#### 所给文本
== == ==
Python文件处理与自动化实战:10个实用脚本让效率翻倍

日常开发中,重复性的文件操作浪费了大量时间。本文整理了10个Python文件处理与自动化的实战脚本,覆盖批量重命名、文件分类、增量备份、日志分析等常见场景,拿来即用。

1. 批量重命名文件(支持预览/确认)

怕误操作?先预览再执行,这是最稳妥的方式。

import os
import shutil
import re

def batch_rename(directory, pattern, replacement, dry_run=True):
    """批量重命名文件,支持预览模式"""
    renamed = []
    for filename in os.listdir(directory):
        new_name = re.sub(pattern, replacement, filename)
        if new_name != filename:
            renamed.append((filename, new_name))
            if not dry_run:
                src = os.path.join(directory, filename)
                dst = os.path.join(directory, new_name)
                os.rename(src, dst)
    return renamed

# 示例:将所有 test_*.txt 改为 demo_*.txt
if __name__ == '__main__':
    directory = './files'
    # 先预览
    changes = batch_rename(directory, r'^test_', 'demo_', dry_run=True)
    print(f'将重命名 {len(changes)} 个文件:')
    for old, new in changes:
        print(f'  {old} → {new}')
    # 确认后执行
    # batch_rename(directory, r'^test_', 'demo_', dry_run=False)

2. 按扩展名自动分类文件

下载文件夹总是乱糟糟?写一个脚本按类型自动归类。

import os
import shutil
from pathlib import Path

def classify_files(source_dir, target_base=None):
    """按扩展名将文件分类到不同子目录"""
    if target_base is None:
        target_base = source_dir
    target_base = Path(target_base)

    category_map = {
        'images': ['.jpg', '.jpeg', '.png', '.gif', '.webp', '.svg', '.bmp'],
        'documents': ['.pdf', '.doc', '.docx', '.xls', '.xlsx', '.ppt', '.pptx', '.txt'],
        'videos': ['.mp4', '.avi', '.mov', '.mkv', '.flv'],
        'archives': ['.zip', '.rar', '.7z', '.tar', '.gz'],
        'code': ['.py', '.js', '.java', '.cpp', '.html', '.css', '.go', '.rs'],
        'audio': ['.mp3', '.wav', '.flac', '.aac', '.ogg'],
    }

    stats = {cat: 0 for cat in category_map}
    moved = 0

    for filepath in Path(source_dir).iterdir():
        if not filepath.is_file():
            continue
        ext = filepath.suffix.lower()
        category = 'others'
        for cat, exts in category_map.items():
            if ext in exts:
                category = cat
                break
        target_dir = target_base / category
        target_dir.mkdir(exist_ok=True)
        shutil.move(str(filepath), target_dir / filepath.name)
        stats[category] += 1
        moved += 1

    print(f'共处理 {moved} 个文件:')
== == ==
#### 输入数据
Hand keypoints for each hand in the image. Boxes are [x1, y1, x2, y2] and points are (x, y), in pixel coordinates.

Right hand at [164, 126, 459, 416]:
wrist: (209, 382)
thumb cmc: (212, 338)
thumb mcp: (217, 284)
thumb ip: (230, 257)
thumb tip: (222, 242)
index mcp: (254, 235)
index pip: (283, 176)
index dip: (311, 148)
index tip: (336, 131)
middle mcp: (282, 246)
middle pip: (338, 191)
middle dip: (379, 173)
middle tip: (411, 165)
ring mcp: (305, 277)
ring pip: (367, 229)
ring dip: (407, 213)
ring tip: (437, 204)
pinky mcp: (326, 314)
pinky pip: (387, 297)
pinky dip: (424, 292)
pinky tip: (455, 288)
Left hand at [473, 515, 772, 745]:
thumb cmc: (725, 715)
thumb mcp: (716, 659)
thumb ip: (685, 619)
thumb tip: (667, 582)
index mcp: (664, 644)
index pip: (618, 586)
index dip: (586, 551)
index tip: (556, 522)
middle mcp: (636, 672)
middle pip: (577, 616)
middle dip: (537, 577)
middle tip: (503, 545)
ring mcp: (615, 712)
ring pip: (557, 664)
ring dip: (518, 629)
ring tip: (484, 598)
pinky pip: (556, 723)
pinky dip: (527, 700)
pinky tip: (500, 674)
== == ==
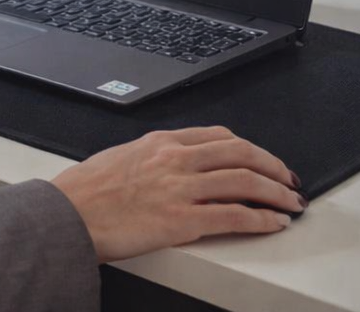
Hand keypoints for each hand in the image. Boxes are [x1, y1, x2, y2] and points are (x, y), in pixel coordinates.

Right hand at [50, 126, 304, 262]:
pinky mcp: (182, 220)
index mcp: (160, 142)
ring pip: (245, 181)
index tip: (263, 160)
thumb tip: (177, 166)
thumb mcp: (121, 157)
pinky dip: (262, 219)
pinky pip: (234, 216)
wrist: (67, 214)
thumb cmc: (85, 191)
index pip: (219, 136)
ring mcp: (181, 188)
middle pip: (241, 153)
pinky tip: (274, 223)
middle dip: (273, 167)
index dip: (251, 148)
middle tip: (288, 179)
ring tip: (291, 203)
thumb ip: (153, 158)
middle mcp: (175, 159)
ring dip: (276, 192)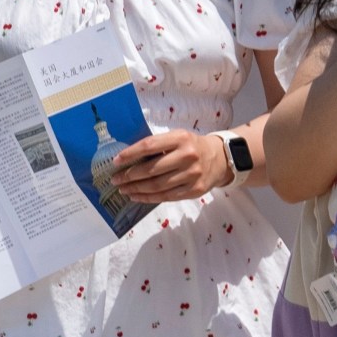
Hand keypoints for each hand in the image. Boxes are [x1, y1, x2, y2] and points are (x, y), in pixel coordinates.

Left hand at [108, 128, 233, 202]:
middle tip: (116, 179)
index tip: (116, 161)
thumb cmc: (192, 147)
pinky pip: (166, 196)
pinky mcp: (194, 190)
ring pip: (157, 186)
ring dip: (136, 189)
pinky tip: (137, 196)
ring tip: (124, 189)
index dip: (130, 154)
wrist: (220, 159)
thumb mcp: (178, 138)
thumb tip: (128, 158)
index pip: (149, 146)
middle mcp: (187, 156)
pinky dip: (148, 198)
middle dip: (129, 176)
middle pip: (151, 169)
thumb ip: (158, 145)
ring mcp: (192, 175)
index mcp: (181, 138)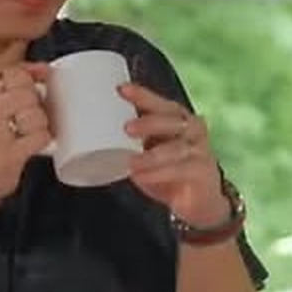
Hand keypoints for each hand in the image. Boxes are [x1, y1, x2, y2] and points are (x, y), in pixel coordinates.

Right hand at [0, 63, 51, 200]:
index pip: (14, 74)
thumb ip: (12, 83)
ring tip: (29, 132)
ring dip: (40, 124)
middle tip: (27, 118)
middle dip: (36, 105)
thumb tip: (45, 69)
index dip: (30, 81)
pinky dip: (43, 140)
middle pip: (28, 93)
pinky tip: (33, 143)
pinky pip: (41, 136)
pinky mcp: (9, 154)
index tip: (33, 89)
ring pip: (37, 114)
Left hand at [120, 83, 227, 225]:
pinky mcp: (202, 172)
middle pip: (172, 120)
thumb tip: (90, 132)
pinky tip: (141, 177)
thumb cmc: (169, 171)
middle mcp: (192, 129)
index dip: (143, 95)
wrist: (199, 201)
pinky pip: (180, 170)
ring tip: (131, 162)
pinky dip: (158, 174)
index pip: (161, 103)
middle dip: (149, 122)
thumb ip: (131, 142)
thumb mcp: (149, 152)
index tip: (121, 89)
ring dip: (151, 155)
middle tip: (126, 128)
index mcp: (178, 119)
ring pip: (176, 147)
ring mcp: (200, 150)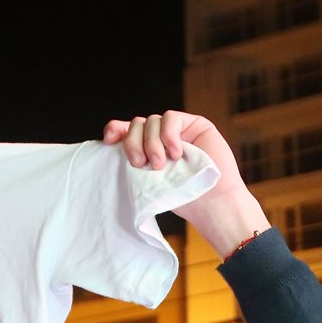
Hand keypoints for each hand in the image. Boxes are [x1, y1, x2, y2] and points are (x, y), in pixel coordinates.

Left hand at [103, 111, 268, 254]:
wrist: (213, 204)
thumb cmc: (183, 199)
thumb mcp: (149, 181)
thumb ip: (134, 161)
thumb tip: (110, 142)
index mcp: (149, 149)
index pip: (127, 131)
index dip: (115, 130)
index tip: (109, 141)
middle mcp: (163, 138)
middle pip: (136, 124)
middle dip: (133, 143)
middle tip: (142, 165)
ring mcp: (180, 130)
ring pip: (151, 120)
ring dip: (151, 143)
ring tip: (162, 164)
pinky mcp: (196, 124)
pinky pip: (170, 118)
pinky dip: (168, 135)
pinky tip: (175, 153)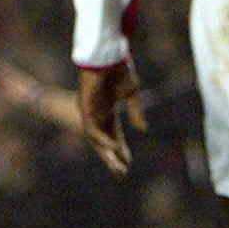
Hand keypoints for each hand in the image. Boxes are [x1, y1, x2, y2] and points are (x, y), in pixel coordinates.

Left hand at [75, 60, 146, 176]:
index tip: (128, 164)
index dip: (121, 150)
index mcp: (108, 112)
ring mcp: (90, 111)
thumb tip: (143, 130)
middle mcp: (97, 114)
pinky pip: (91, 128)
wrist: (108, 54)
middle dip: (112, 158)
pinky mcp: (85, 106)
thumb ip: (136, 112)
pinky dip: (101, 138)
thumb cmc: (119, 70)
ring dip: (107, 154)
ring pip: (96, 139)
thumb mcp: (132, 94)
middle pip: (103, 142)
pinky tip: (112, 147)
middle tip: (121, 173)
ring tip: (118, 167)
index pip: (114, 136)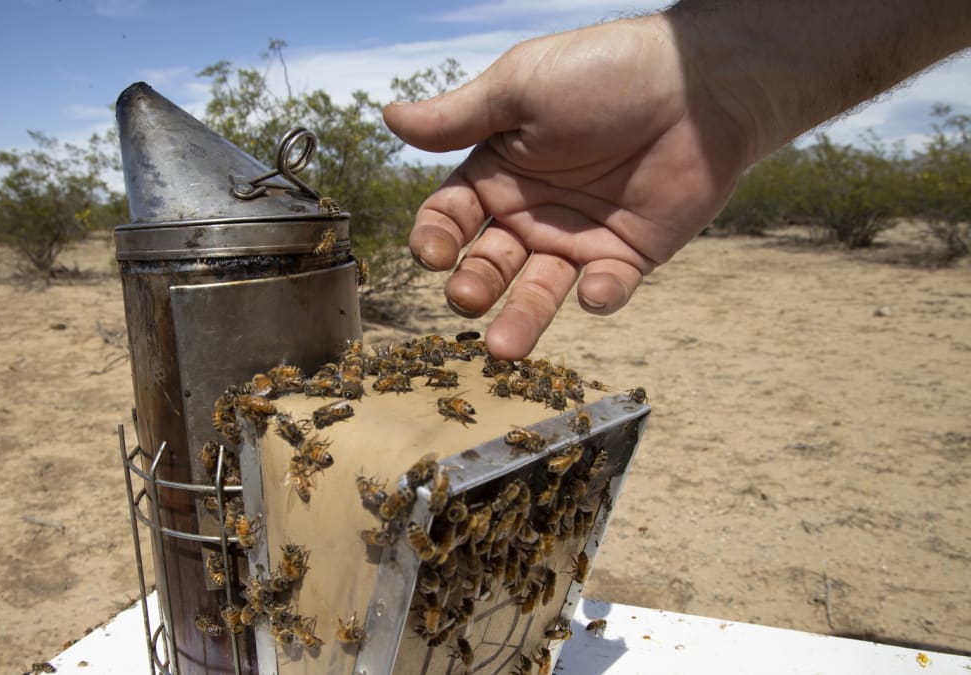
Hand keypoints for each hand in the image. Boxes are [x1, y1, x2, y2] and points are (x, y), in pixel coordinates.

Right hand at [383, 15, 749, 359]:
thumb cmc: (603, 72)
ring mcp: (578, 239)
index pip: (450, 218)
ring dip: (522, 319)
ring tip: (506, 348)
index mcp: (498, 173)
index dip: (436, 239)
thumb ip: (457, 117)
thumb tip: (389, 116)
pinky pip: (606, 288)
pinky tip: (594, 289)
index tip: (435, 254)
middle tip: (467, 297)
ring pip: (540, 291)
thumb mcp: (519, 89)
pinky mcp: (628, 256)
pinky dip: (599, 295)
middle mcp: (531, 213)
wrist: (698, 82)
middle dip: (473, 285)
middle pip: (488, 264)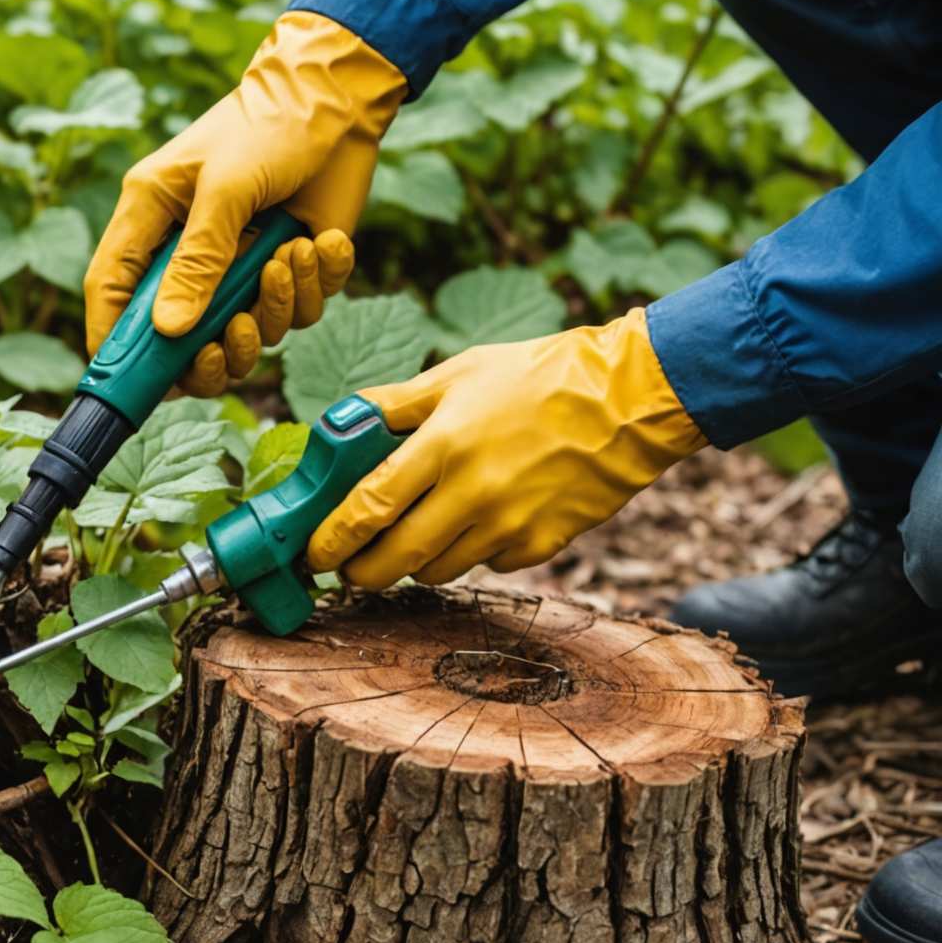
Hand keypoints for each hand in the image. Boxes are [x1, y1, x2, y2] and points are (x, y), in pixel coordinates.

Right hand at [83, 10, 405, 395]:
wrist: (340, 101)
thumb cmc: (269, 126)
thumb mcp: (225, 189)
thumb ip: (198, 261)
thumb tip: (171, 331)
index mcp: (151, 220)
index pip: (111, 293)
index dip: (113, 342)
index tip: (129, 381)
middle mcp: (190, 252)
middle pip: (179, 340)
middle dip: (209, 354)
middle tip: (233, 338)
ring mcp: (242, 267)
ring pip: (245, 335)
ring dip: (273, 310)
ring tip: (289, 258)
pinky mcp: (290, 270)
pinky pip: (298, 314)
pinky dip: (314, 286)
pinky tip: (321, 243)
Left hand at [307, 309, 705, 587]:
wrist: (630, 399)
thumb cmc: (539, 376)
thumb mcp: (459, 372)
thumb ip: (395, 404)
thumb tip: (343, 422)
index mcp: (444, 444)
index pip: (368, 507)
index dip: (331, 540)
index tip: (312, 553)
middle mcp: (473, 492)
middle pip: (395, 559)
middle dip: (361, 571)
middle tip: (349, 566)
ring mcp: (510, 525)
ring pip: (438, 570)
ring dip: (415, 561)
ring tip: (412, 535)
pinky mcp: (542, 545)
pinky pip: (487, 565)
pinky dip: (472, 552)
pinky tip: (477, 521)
== == ==
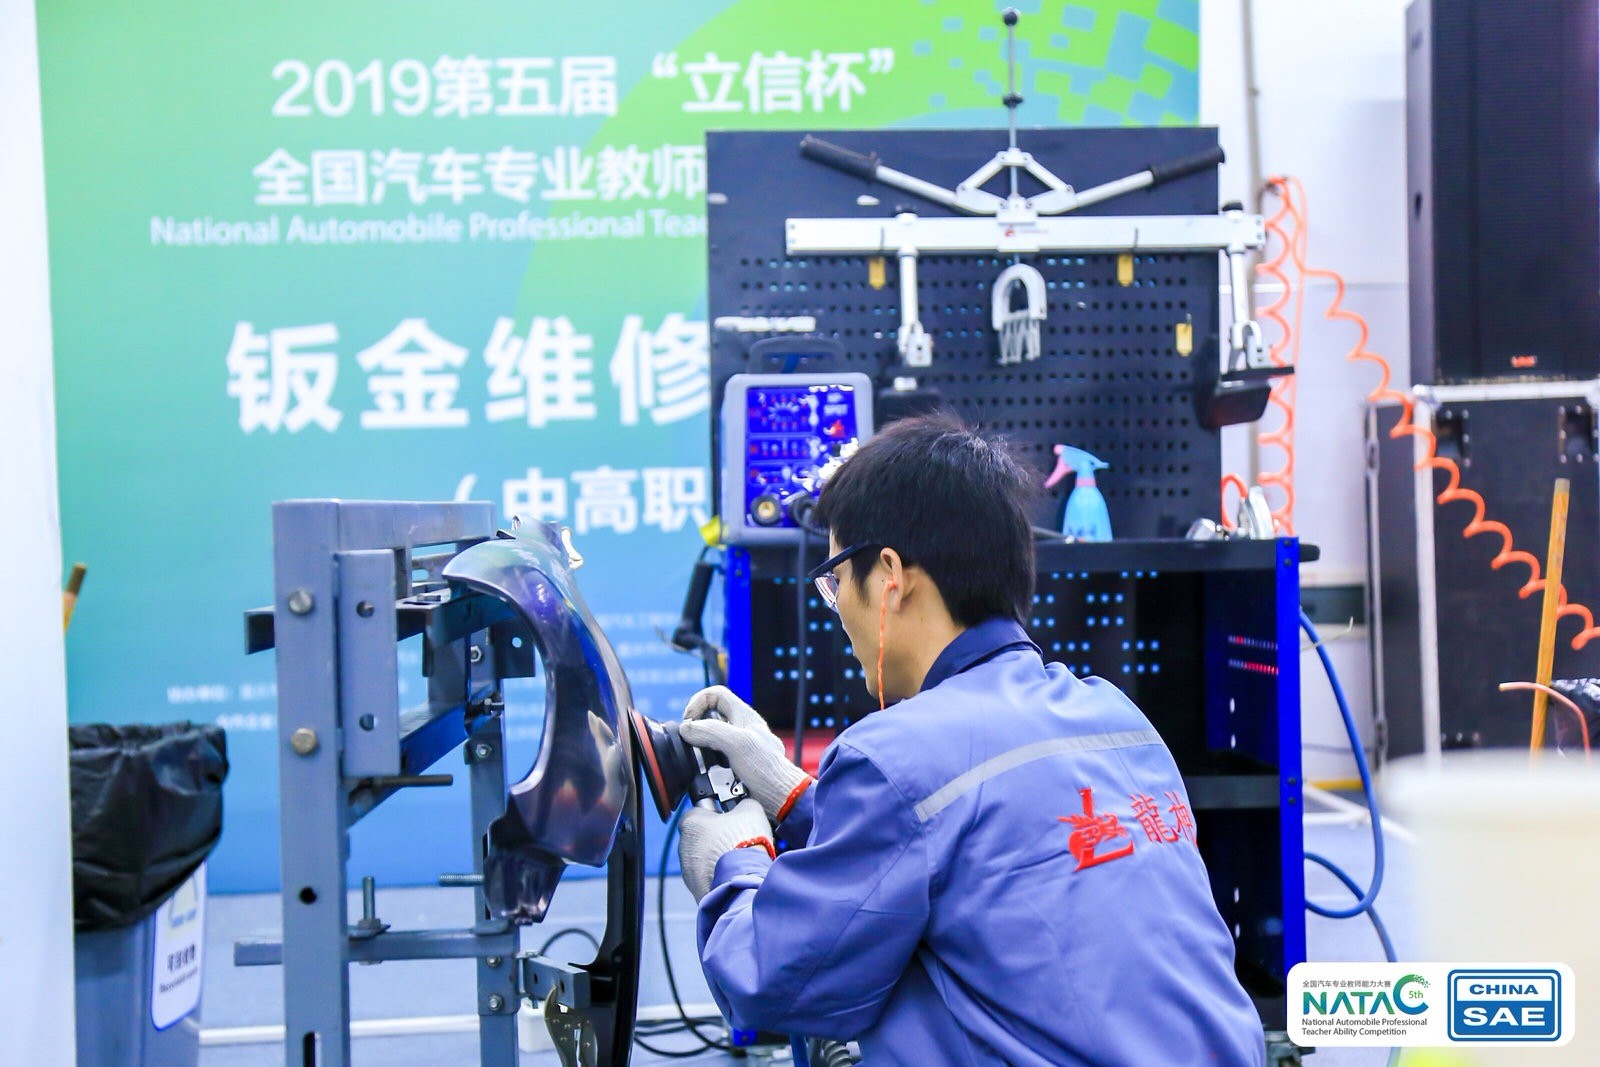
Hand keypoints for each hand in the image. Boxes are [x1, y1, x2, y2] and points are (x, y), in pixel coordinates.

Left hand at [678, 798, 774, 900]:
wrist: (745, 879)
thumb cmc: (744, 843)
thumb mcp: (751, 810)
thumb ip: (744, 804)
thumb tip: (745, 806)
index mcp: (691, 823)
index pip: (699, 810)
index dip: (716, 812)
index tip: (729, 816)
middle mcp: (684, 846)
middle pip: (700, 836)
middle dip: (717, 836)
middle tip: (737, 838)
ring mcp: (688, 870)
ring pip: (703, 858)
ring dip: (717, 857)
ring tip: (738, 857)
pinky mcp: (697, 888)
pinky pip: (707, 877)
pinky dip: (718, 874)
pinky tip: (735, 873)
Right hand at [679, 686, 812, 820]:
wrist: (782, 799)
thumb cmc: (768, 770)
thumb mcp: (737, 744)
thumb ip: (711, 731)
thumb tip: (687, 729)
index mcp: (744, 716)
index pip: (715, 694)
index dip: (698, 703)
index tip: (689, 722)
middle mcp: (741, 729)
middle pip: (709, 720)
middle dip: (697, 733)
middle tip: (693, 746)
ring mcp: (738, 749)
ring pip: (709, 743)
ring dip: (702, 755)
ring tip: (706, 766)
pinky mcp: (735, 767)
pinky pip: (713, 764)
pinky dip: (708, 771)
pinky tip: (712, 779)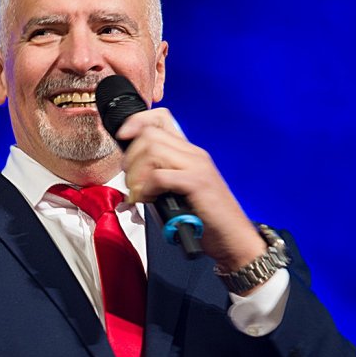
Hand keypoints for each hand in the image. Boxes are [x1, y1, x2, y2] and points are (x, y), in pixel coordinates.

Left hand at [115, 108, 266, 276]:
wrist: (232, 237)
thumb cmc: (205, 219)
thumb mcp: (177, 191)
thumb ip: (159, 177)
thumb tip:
== == ==
照原文逐字复述上面的 Python 文件处理一文中，以含“os.rename(src, dst)”的文字开头、以“r'^test_', 'demo_', dry_run=False)”结尾的那一段。 这些数据行在此无需使用。

#### 答案栏
os.rename(src, dst)
    return renamed

# 示例:将所有 test_*.txt 改为 demo_*.txt
if __name__ == '__main__':
    directory = './files'
    # 先预览
    changes = batch_rename(directory, r'^test_', 'demo_', dry_run=True)
    print(f'将重命名 {len(changes)} 个文件:')
    for old, new in changes:
        print(f'  {old} → {new}')
    # 确认后执行
    # batch_rename(directory, r'^test_', 'demo_', dry_run=False)